Supplied passage.
- - -

ADDRESS_LINE2:= {Size=1:60}
The second line of the address used for indexing. This is the value of the first CONT line subordinate to the ADDR tag in the address structure.

ADDRESS_LINE3:= {Size=1:60}
The third line of the address used for indexing. This is the value of the second CONT line subordinate to the ADDR tag in the address structure.

example

It would have been helpful if the GEDCOM specification contained an example of a properly coded address. Alas, although the ADR1 and ADR2 tags were introduced in GEDCOM 5.4, neither the GEDCOM 5.5 nor the GEDCOM 5.5.1 specification contains an example of an address using these tags. The only address examples in both the GEDCOM 5.5 and the GEDCOM 5.5.1 specification are free-form addresses using ADDR and CONT.

PAF Preparer address

PAF Submitter


0 HEAD
1 SOUR PAF
...
1 SUBM @SUB1@
0 @SUB1@ SUBM
1 NAME FirstName LastName
1 ADDR Address Line 1
2 CONT Address Line 2
2 CONT Address Line 3
2 CONT Address Line 4
2 CTRY Country
1 PHON Phone
1 EMAIL email@address.com

FamilySearch's PAF is no help either. It is easy enough to create an database and enter an address; just enter a submitter's address. While the GEDCOM specification calls this a submitter's address, PAF calls this a preparer's address. I entered an address as shown in PAF 5.2.18.0, and then exported to a GEDCOM file.

Notice that PAF did not use the ADR1 and ADR2 tags, but the free-form ADDR line value. That is not because PAF 5.2.18.0 does not know about the new tags. PAF sticks with the ADDR line value, but also takes advantage of the EMAIL tag.

- - -

Data extract.
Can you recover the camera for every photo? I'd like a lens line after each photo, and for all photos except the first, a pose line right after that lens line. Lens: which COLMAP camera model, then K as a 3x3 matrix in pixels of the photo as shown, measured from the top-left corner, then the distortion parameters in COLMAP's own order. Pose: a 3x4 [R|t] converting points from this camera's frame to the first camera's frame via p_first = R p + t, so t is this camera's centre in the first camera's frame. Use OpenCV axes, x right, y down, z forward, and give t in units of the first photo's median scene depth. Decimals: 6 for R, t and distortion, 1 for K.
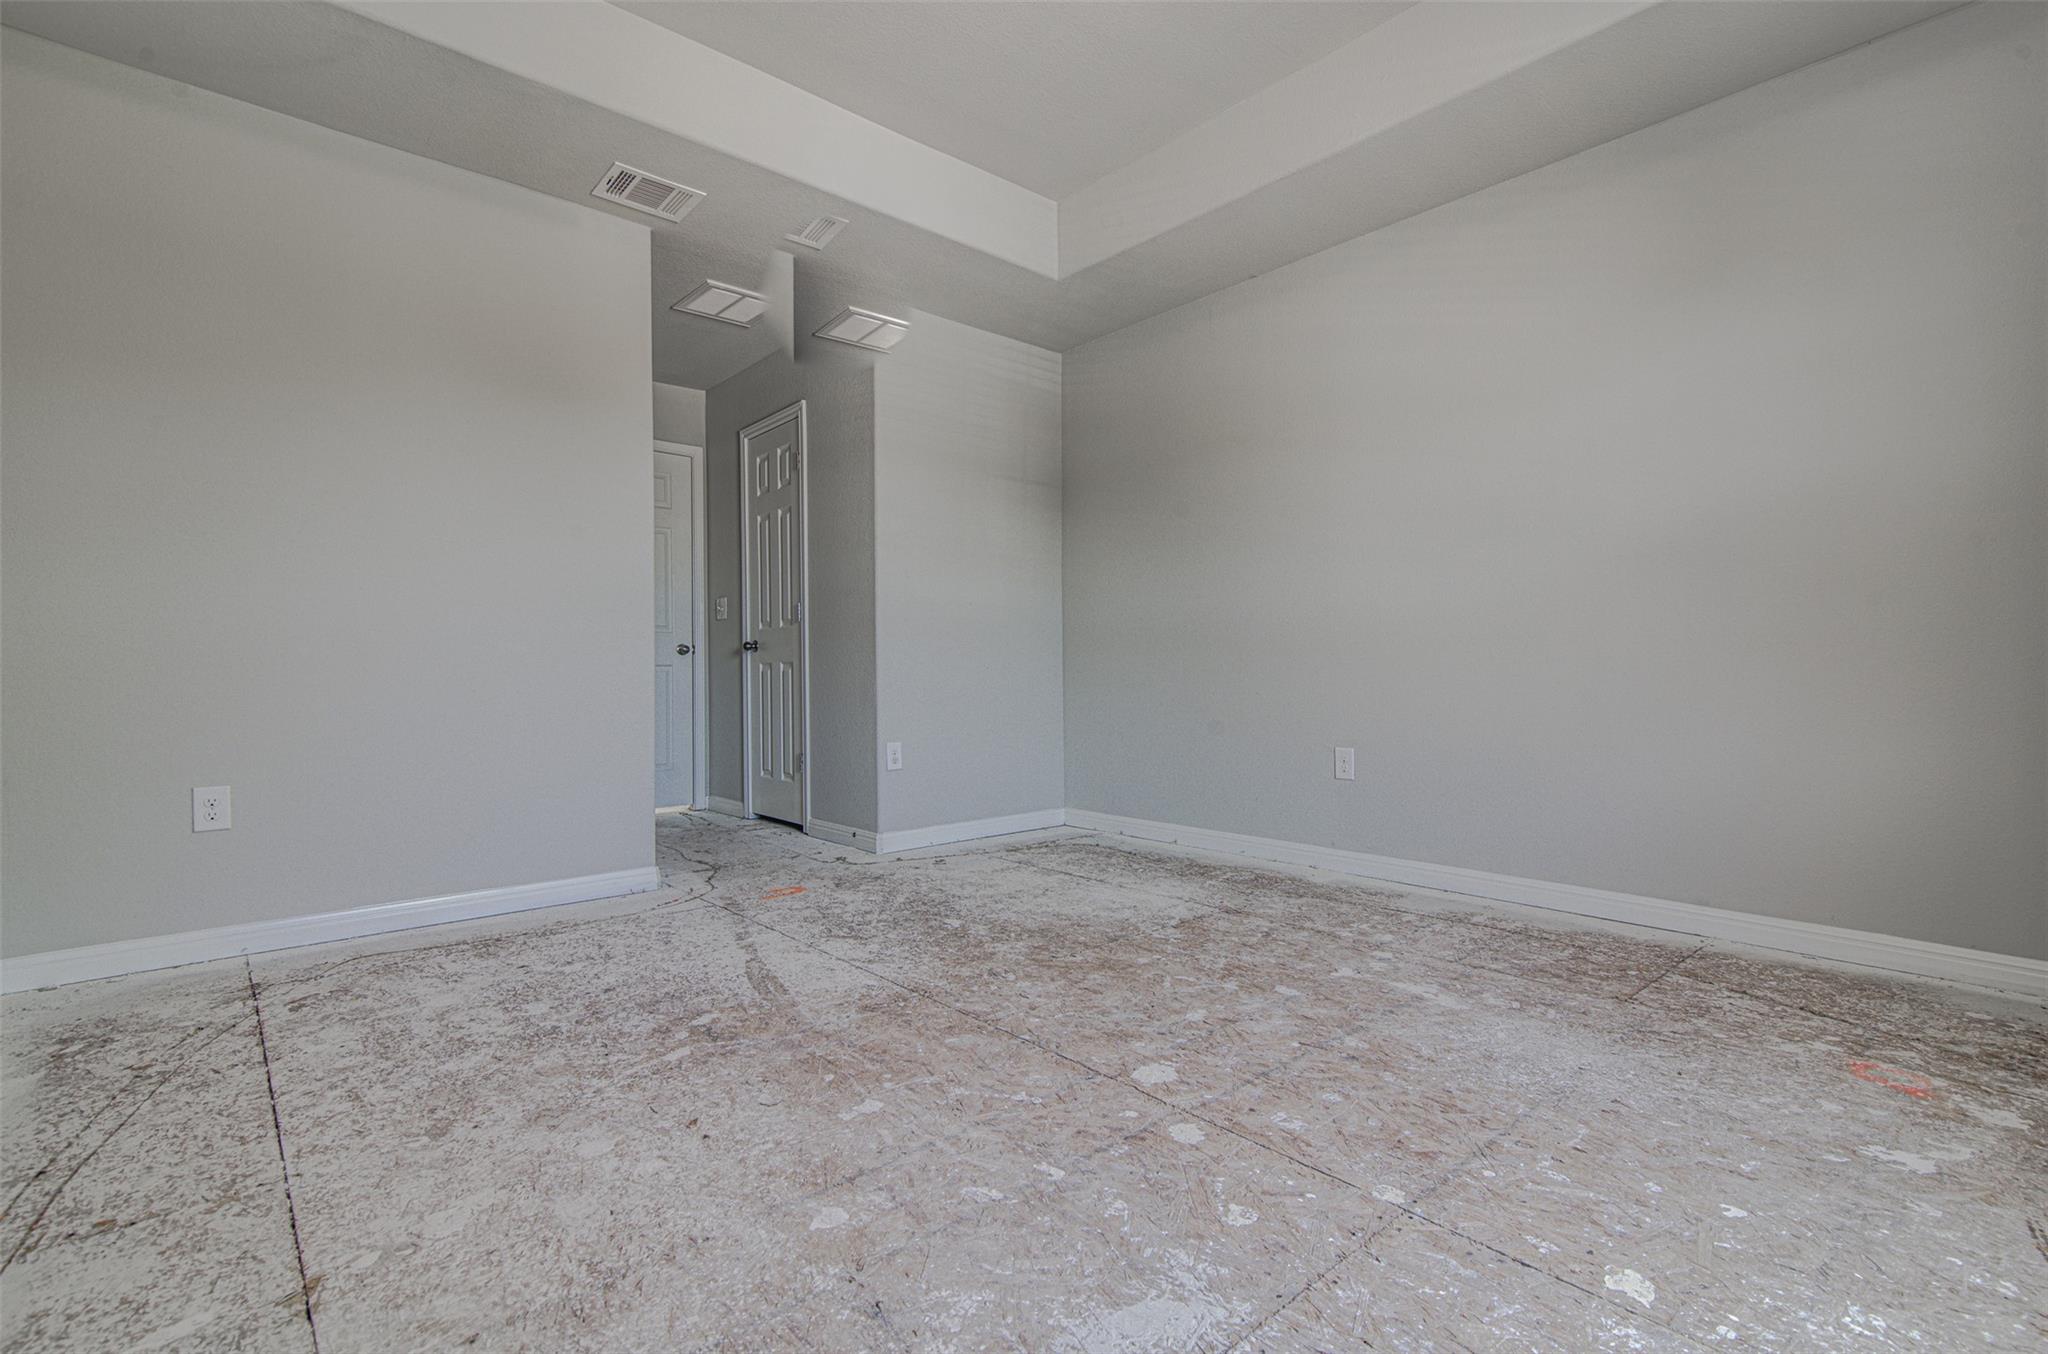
lens RADIAL K [[928.9, 0, 1024.6], [0, 928.9, 675.8], [0, 0, 1]] dist [0.012480, 0.000156]
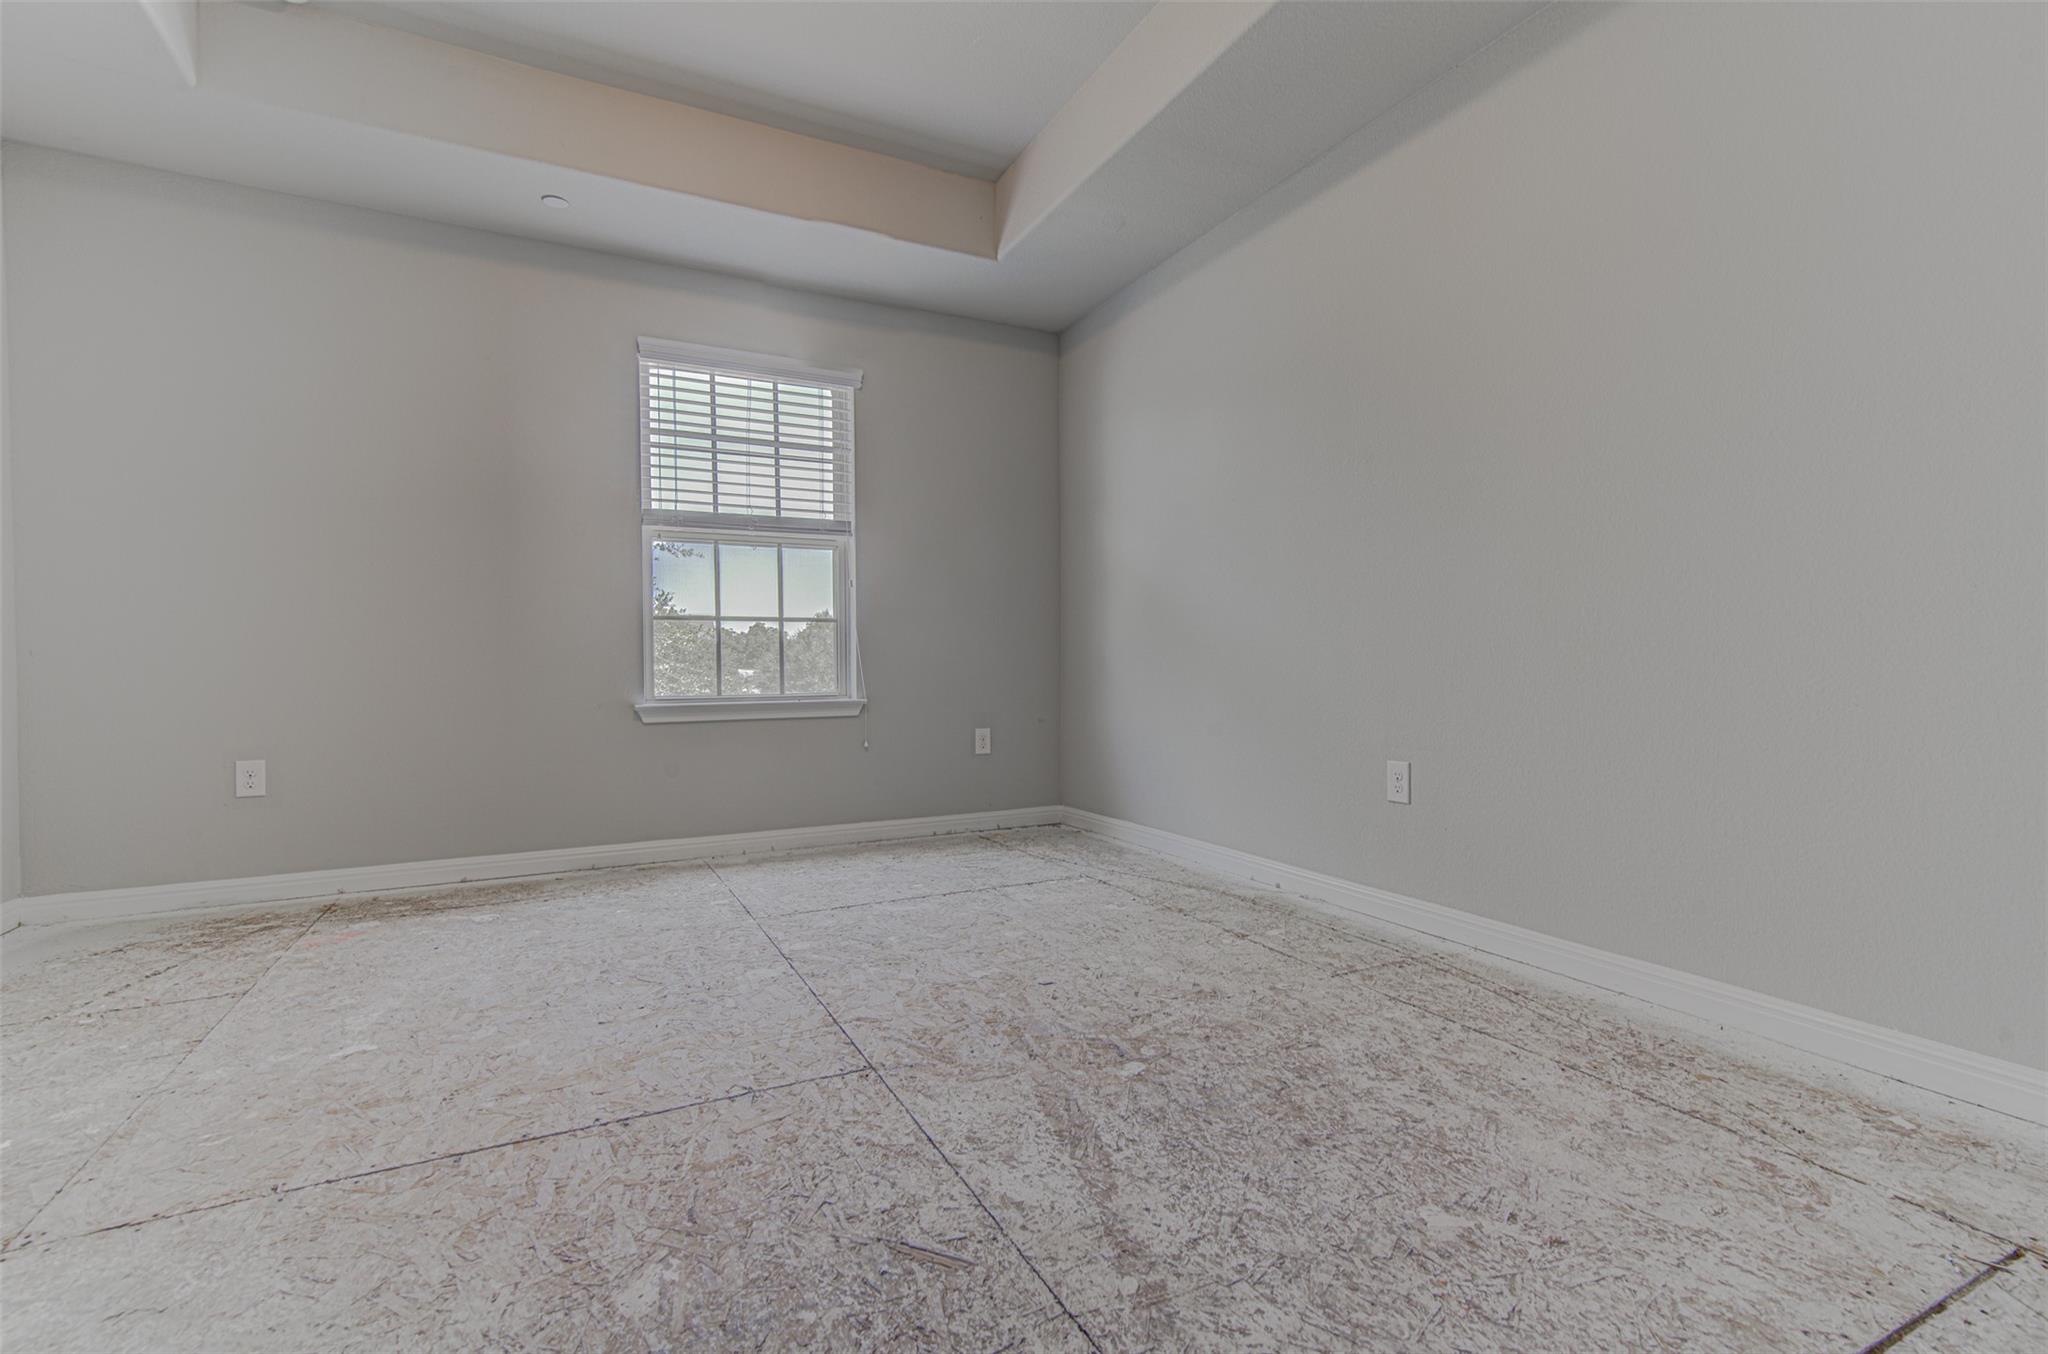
lens RADIAL K [[928.9, 0, 1022.5], [0, 928.9, 684.1], [0, 0, 1]] dist [0.012480, 0.000156]
pose [[-0.968305, 0.006189, 0.249696, -0.466731], [0.011447, 0.999742, 0.019611, -0.000450], [-0.249510, 0.021848, -0.968126, 1.865185]]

- - -

Tasks to carry out.
**1.** Set down the section of the passage on GEDCOM addresses between "Notice that PAF" and "the EMAIL tag.", inclusive.
**2.** For each statement, decide whether the passage on GEDCOM addresses supports it. Answer yes or no and quote the words that decide it.
(a) The ADR1 and ADR2 tags first appeared in GEDCOM 5.4.
(b) The GEDCOM 5.5.1 specification includes an address example that uses the ADR1 and ADR2 tags.
(c) PAF refers to the submitter's address as a submitter's address.
**3.** Answer each question from the passage on GEDCOM addresses.
(a) What size is given for ADDRESS_LINE3?
(b) Which version of PAF was used to enter the address?
(c) Which tag does PAF take advantage of?
The material has no connection to the passage on GEDCOM addresses.

Solutions to each task.
**1.**
Notice that PAF did not use the ADR1 and ADR2 tags, but the free-form ADDR line value. That is not because PAF 5.2.18.0 does not know about the new tags. PAF sticks with the ADDR line value, but also takes advantage of the EMAIL tag.

**2.**
(a) Yes: "the ADR1 and ADR2 tags were introduced in GEDCOM 5.4"
(b) No: "neither the GEDCOM 5.5 nor the GEDCOM 5.5.1 specification contains an example of an address using these tags"
(c) No: "PAF calls this a preparer's address"

**3.**
(a) {Size=1:60}
(b) PAF 5.2.18.0
(c) The EMAIL tag